Although Congress enacted the Corporate Transparency Act as part of the 2020 National Defense Authorization Act more than a year ago, it’s back in the news because the Treasury Department’s Financial Crimes Enforcement Network has recently issued a proposed rule to implement part of the new law.
The centerpiece of the transparency act is a new national registry of companies that certain financial institutions, including banks, will be able to access (sort of) to determine beneficial ownership (kind of) of corporate customers (some of). In our view, the law is unworkable on a number of levels: so many that we will take the rest of this piece — and, if you have time, the rest of your day — to tell you about them.
Let’s start with our conclusion: The registry created by the transparency act is a nonpublic, restricted-use database of unverified and unverifiable information that will only befuddle the innocent and embolden the criminal and corrupt the world over.
Starting off, not all corporations will be included in the registry. That would be too easy: Congress carved out 24 exemptions, including money transmitters (which include crypto exchanges) and so-called 501(c)(4) “charitable” organizations that happen to lobby Congress. Big companies and public companies are exempt: Small businesses will bear the brunt of this regime.
And the act does not provide for open access to the registry. Again, that would also be too easy. Unlike in the United Kingdom, which has a registry open to the public, access to the U.S. registry is limited to law enforcement agencies and to banks and certain other financial institutions when conducting customer due diligence. Even then, those financial institutions will need the permission of their customers to query the database. Confused? So are we!
The level of complexity of a law ostensibly designed to further transparency in beneficial ownership of companies is beyond opaque. And the number of conditions and restrictions on who can use the registry, including restrictions on law enforcement, is too voluminous to cover here. Suffice it to say that a raft of other financial institutions such as insurance companies, money-services businesses, residential mortgage originators and lenders, investment advisors, hedge funds and private-equity funds will not be able to access the registry at all.
If you just arrived from Puck, one of the 27 moons of Uranus, or even from the United Kingdom, European Union or India, you might think that a registry of companies would be accessible to the public for any reason or no reason at all. And leaving aside Puck for the moment, many of the earthly locations have or will shortly have public registries.
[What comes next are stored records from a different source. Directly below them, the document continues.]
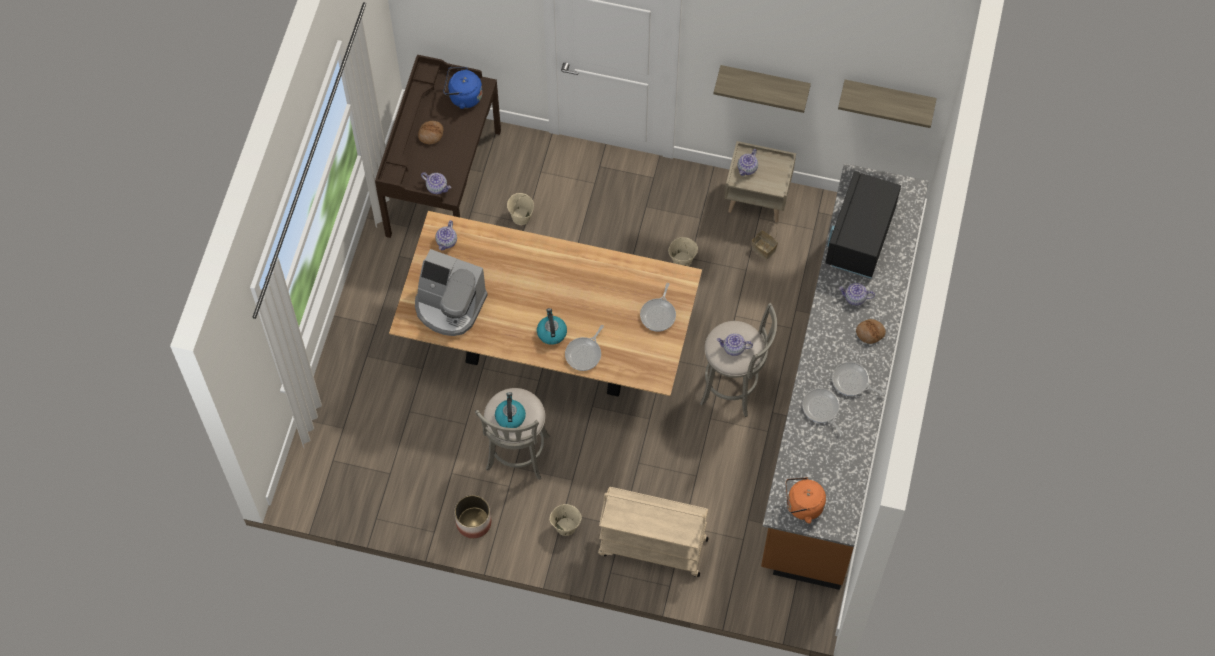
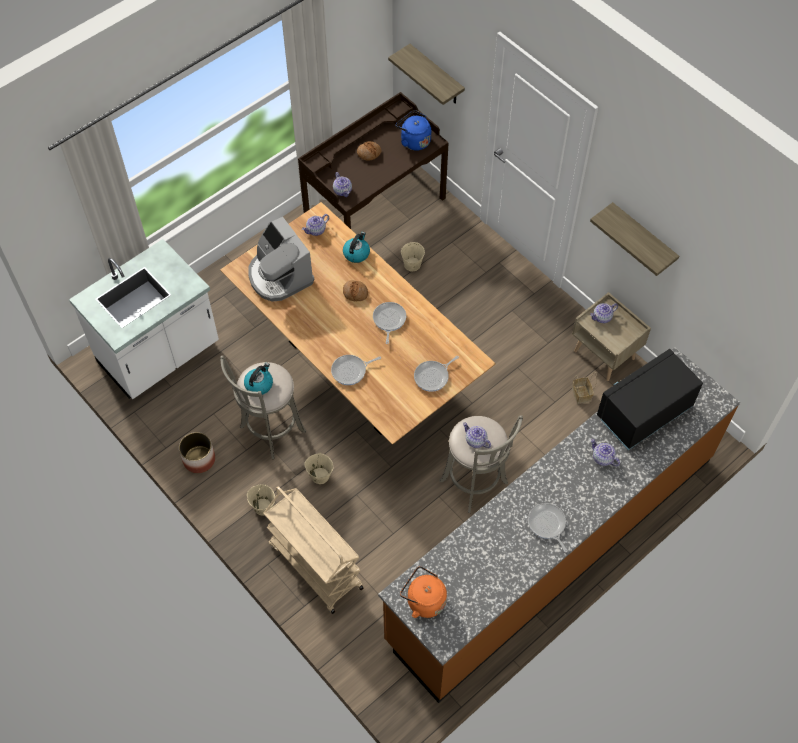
camera: 35 degrees right, 5 degrees down
(354, 451) = (159, 355): none -> white counter
(551, 332) = (339, 340): kettle -> kettle (356, 253)
(682, 260) = (509, 365): beige bucket -> beige bucket (320, 475)
(821, 409) = (503, 531): frying pan -> frying pan (389, 320)
(870, 333) = (594, 494): bread -> bread (355, 293)
(888, 97) = (740, 303): shelf -> shelf (436, 76)

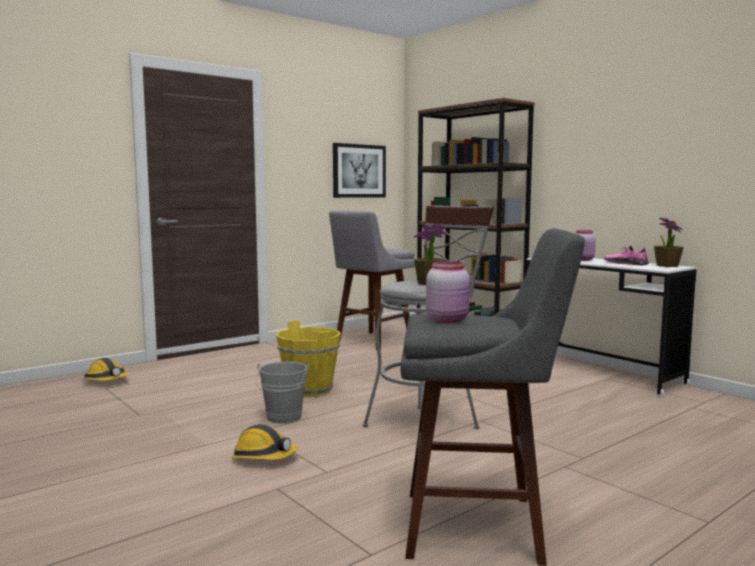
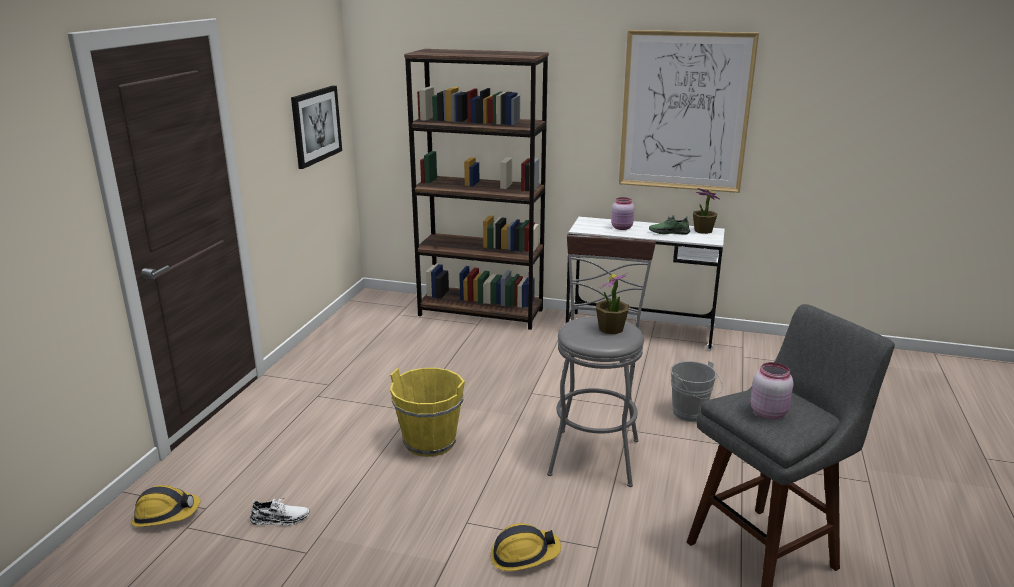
camera: 35 degrees left, 15 degrees up
(155, 398) = (280, 519): none -> white shoe
(283, 419) = (466, 495): grey bucket -> grey bucket (691, 415)
(371, 341) = (384, 338): grey stool -> none
(625, 264) = (669, 232): pink shoe -> green shoe
(653, 143) = (685, 112): none -> picture

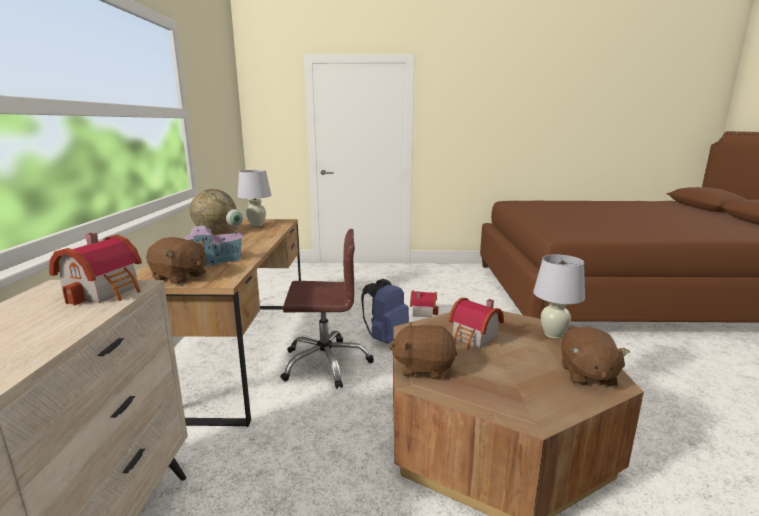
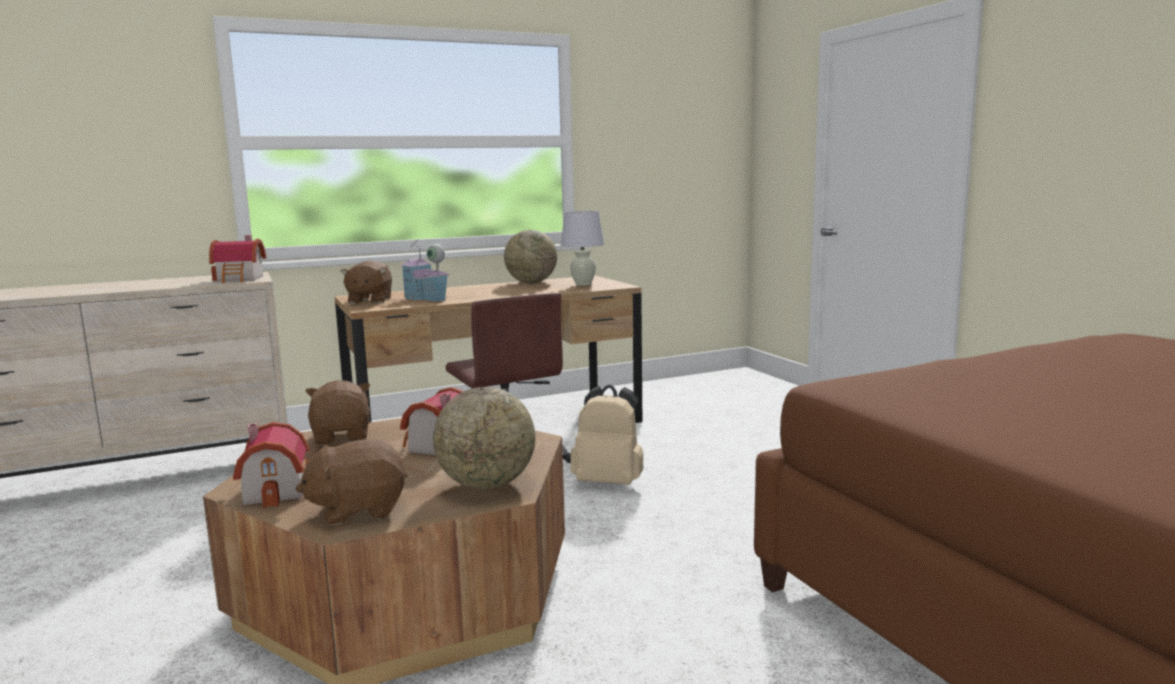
camera: 65 degrees right, 5 degrees down
(385, 338) = (610, 482): blue backpack -> beige backpack
(422, 312) = (736, 487): toy house -> toy house (281, 489)
(553, 334) = (487, 485): white table lamp -> globe

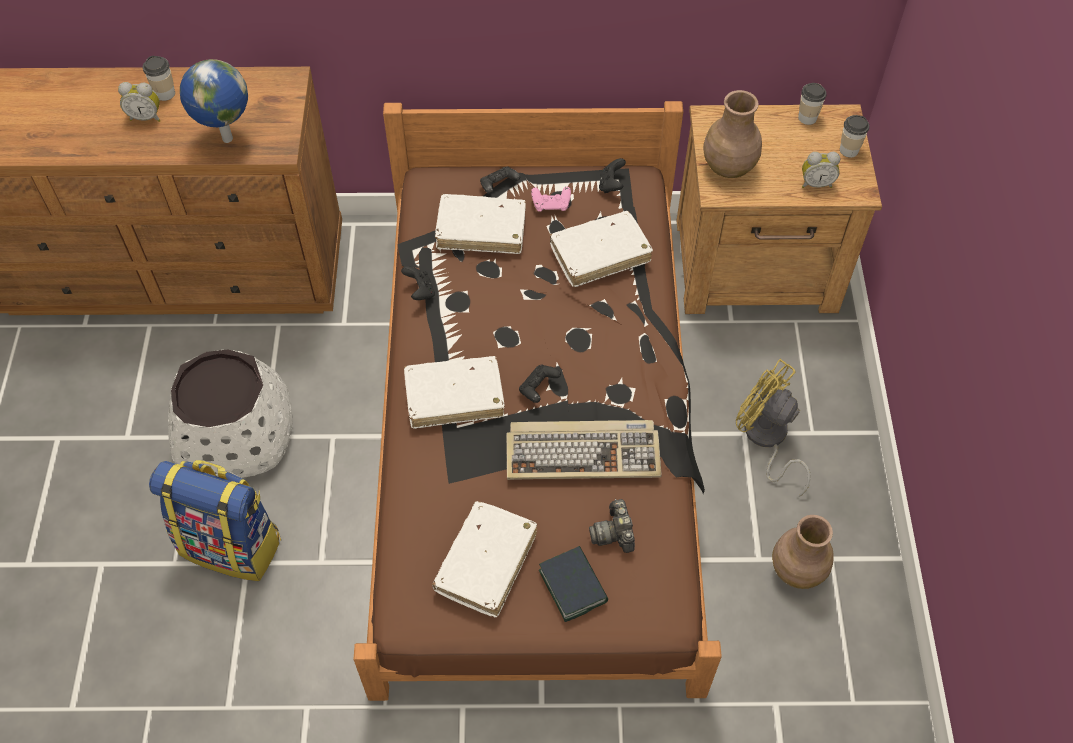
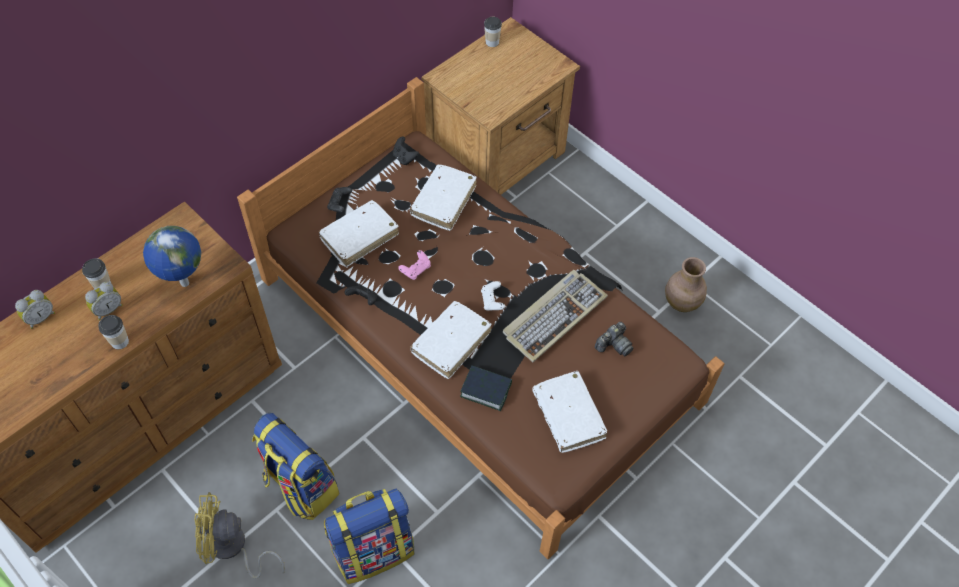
camera: 45 degrees left, 0 degrees up
(235, 433) = (300, 486): white planter -> backpack
(538, 388) = (492, 301): black game controller -> white game controller
(551, 205) = (383, 193): pink game controller -> pink game controller (416, 269)
(573, 586) = (624, 389): book -> book (486, 390)
(614, 533) = (614, 345): camera -> camera turned 75 degrees counterclockwise
(728, 168) = (481, 98): brown vase -> none
(766, 439) = (599, 247): yellow fan -> yellow fan (232, 548)
(816, 183) = (535, 76): alarm clock -> alarm clock (40, 317)
(848, 150) = (532, 46): cup -> cup (119, 342)

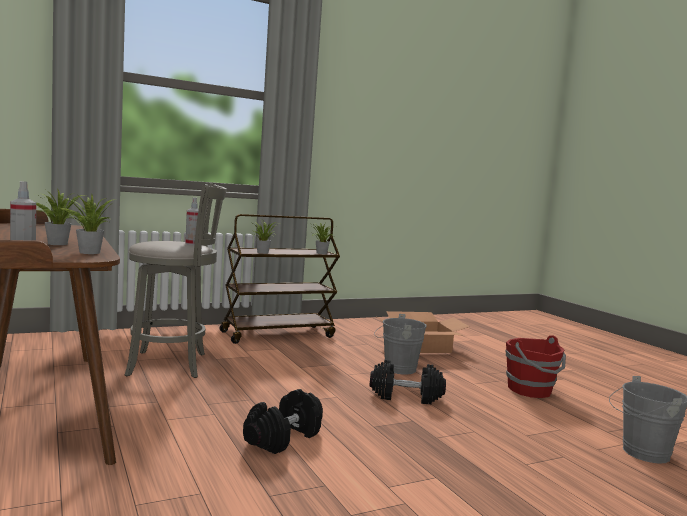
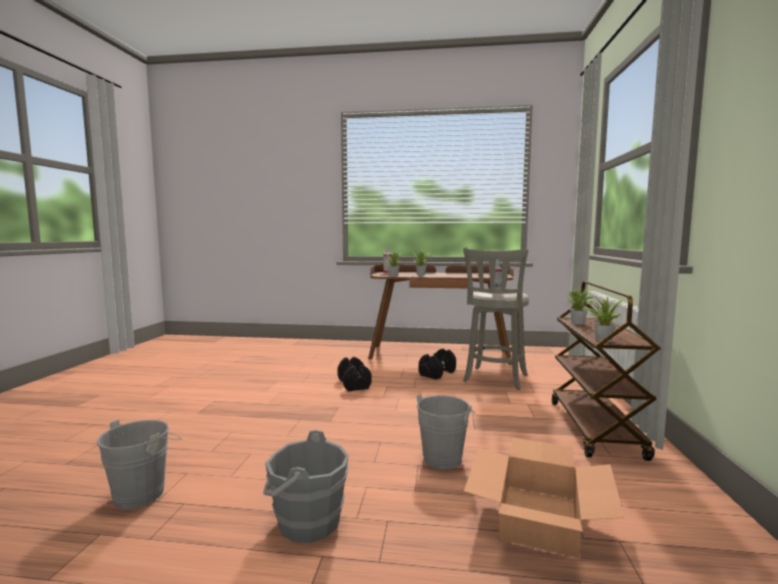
camera: 125 degrees right, 0 degrees up
(406, 396) = (371, 434): black dumbbell -> black dumbbell (437, 373)
(531, 390) = (307, 522): red bucket -> grey bucket

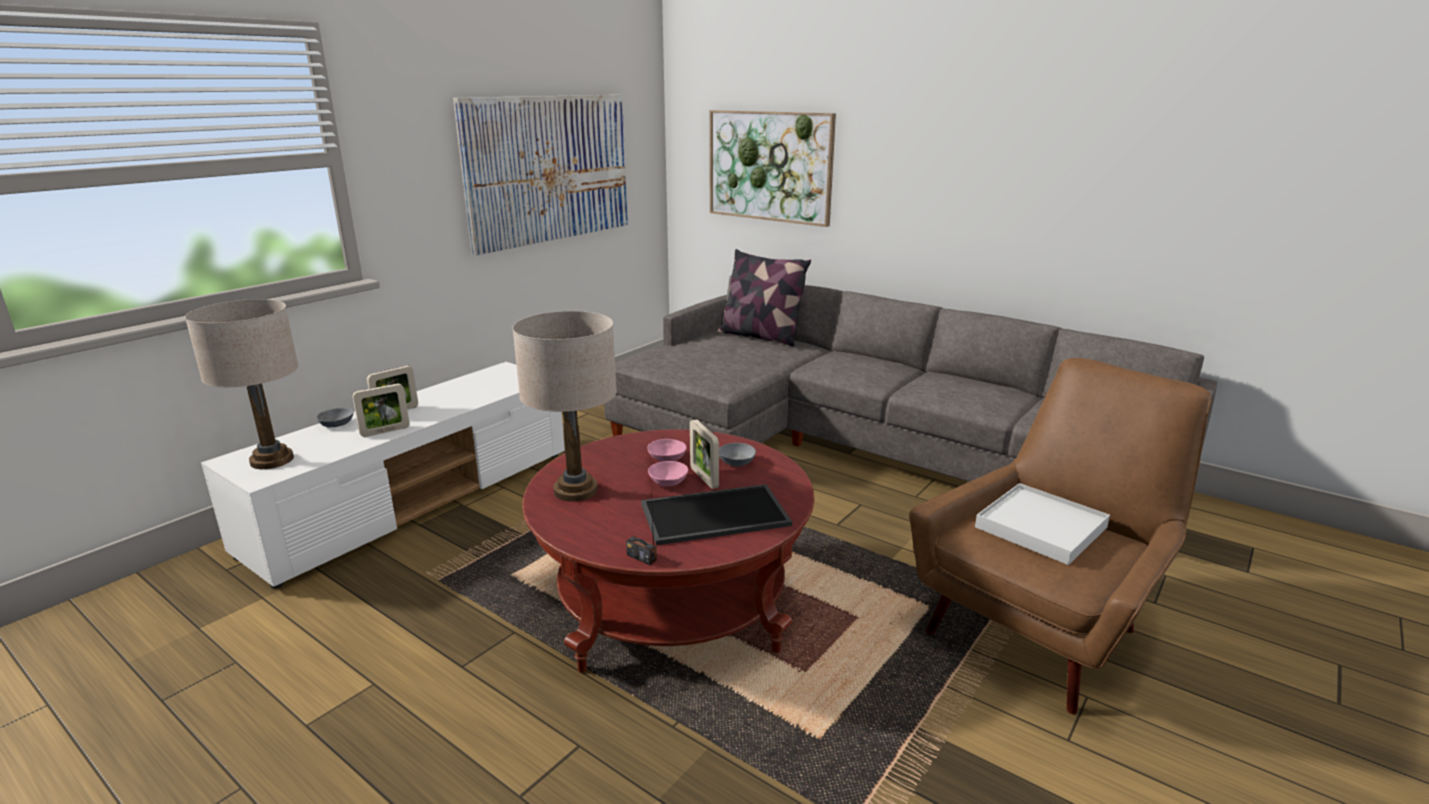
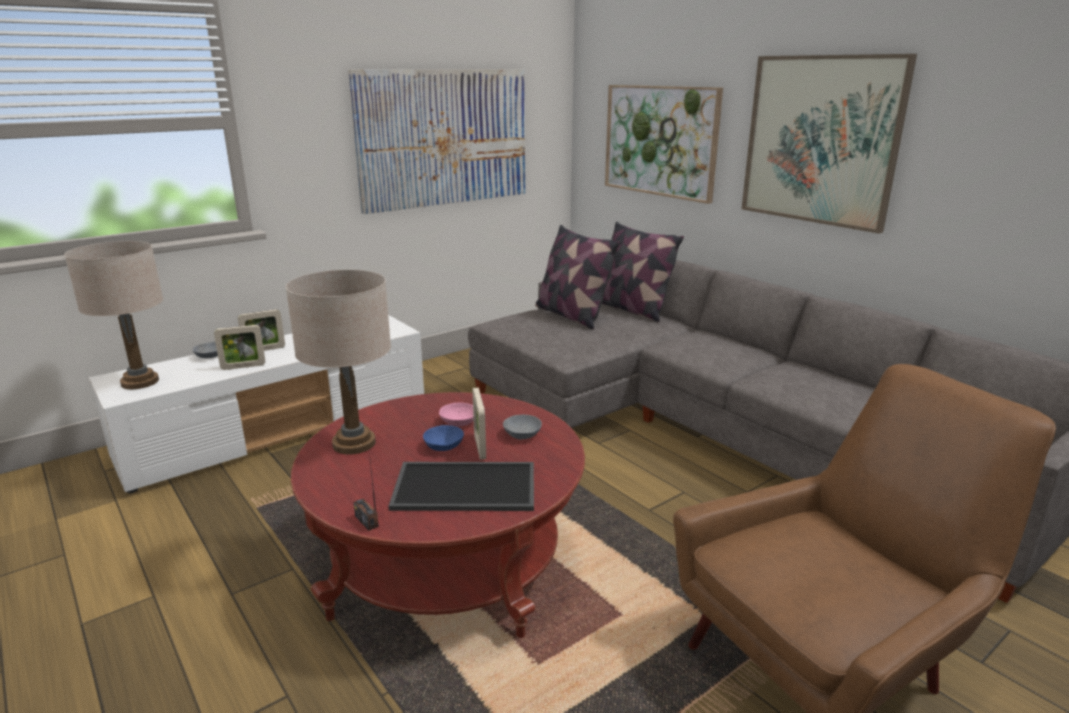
camera: 15 degrees right, 0 degrees up
(669, 482) = (444, 446): pink bowl -> blue bowl
(706, 347) = (571, 315): none -> pillow
(937, 163) = (820, 140): none -> picture
(1041, 527) = (822, 554): white tray -> none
The U.K. Companies House registry, for example, not only lists officers of a company but also “persons with significant control”. Further, if you were to click on the name of an officer listed in the U.K. database, it would take you to other companies for which they are officers. And it’s free and unrestricted.
Turning back to the transparency act, a true oddity in the law that has the effect of rendering the Fincen registry even less attractive is that a whole category of businesses is excluded from registration to begin with — those companies with more than 20 employees, which have more than $5 million in sales and that operate at a physical location in the U.S. Other than bringing joy to the criminal, cartel and corruption lobby, it’s difficult to understand why these would be excluded. But one thing is for sure, this would be a perfect fit for miscreants to use as a front company to mix legal with illicit funds for purposes of money laundering.
This is not the only flaw that we’ve identified. Another major deficiency in the law is that the beneficial ownership information is unverified and unverifiable since the act imposes exactly no restrictions on Fincen or on the states that register companies to conduct any sort of due diligence to verify the identity or the bona fides of the declared beneficial owners. This leaves the door — and all the windows — open for nominees, in-laws (preferably with a different last name than the real owner) and even (horrors) lawyers to be named in place of the real owner, with little chance of discovery. And the chance of discovery is made even smaller since any financial institution wishing to access the registry must first get the consent of its customer. The penalty under the law for the failure to give such consent? None.
All of this would discourage any bank or eligible financial institution from deigning to use the registry before we even get to the penalties in the law — the phrase "Don’t even ask" takes on new meaning with this law: The penalties for wrongful disclosure or misuse of beneficial ownership information, i.e., names of beneficial owners, are no less than felonies. In fact, there are greater civil and criminal penalties for wrongful disclosure than there are for companies that don’t file their beneficial ownership information at all.
The real and abiding danger for banks and other financial institutions in using the mechanisms provided by the new law is that the combination of weighty penalties for misuse of beneficial ownership information, coupled with the restriction imposed by the law that the database only be accessed for purposes of customer due diligence, creates significant reputational and legal risk.
And it also means that banks will need to create a separate internal database to silo any beneficial ownership information obtained from the Fincen registry and to restrict access within the bank only to staff responsible for due diligence. Moreover, there would need to be stern warnings to staff not to respond to queries from other departments for names of beneficial owners along with staff training about the use and misuse of the database. Perhaps a special point of contact will need to be designated by the bank to centralize access to the Fincen registry.
So now you know why we are so skeptical that banks will find the Fincen registry helpful. Confusing? Definitely. Useful? No.